- Born: Vancouver, British Columbia, Canada
- Education: Queen's University
- Occupation: Businessman

= Calvin Lo =

Hong Kong businessperson

Calvin Lo is a Hong Kong businessman and chief executive officer (CEO) of RE Lee International, an insurance brokerage firm based Hong Kong.

==Early life and education==
Lo was born in Vancouver, British Columbia, Canada. He studied at Queen's University and graduated in 1999.

==Career==
Early in his career, Lo worked in the investment banking division at JPMorgan from 2001 to 2002. Later, he joined his family's business, R.E. Lee International, which was founded in 1954. He also briefly served on the Jane Goodall Institute's board of trustees.
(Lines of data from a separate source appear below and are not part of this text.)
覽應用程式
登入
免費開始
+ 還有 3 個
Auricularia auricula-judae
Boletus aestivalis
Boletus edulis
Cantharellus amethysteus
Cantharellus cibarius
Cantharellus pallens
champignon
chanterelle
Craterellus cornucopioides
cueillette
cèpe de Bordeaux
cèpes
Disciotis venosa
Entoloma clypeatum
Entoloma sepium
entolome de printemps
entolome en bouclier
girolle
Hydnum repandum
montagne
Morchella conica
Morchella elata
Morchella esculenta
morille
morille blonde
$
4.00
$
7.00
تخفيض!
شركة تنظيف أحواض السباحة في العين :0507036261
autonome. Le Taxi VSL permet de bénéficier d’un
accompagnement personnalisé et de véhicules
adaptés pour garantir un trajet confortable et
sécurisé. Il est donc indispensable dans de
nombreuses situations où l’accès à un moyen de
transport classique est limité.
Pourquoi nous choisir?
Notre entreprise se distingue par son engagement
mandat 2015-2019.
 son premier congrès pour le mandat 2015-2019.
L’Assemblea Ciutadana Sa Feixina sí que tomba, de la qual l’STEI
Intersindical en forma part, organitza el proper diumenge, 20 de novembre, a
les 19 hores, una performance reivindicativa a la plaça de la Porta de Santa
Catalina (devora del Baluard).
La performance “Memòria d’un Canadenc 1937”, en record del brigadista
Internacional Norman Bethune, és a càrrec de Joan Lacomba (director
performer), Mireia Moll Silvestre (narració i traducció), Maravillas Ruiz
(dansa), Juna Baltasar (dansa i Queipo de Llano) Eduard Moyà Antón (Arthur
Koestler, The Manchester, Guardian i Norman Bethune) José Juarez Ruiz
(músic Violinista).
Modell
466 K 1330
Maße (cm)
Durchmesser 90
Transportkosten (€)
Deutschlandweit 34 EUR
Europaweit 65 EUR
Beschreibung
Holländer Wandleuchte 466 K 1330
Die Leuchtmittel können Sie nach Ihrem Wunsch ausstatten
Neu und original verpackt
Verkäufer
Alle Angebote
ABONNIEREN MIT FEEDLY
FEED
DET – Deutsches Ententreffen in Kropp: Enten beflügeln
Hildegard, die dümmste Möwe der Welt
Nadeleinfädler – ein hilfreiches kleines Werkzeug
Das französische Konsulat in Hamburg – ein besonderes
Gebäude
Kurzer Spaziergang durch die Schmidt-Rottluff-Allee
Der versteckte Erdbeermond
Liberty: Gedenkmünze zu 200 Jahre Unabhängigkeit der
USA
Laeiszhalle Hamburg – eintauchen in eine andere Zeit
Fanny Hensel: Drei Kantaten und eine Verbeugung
In May 2022, Lo launched an investment fund in Hong Kong named Legacy Jewellery Fund.

In July 2023, a Forbes investigation stated that it could not verify Lo's wealth or connection with Dorilton Capital and Williams, adding that representatives from those entities said they did not recognize his name. Lo refuted the claims and filed a complaint with the Royal Thai Police against the authors, alleging invasion of privacy, misrepresentation of information, and defamation.

Lo was included in Gafencu magazine's annual "Power List 300", a listing of Hong Kong’s 300 most powerful people, for four consecutive years (2021–2024).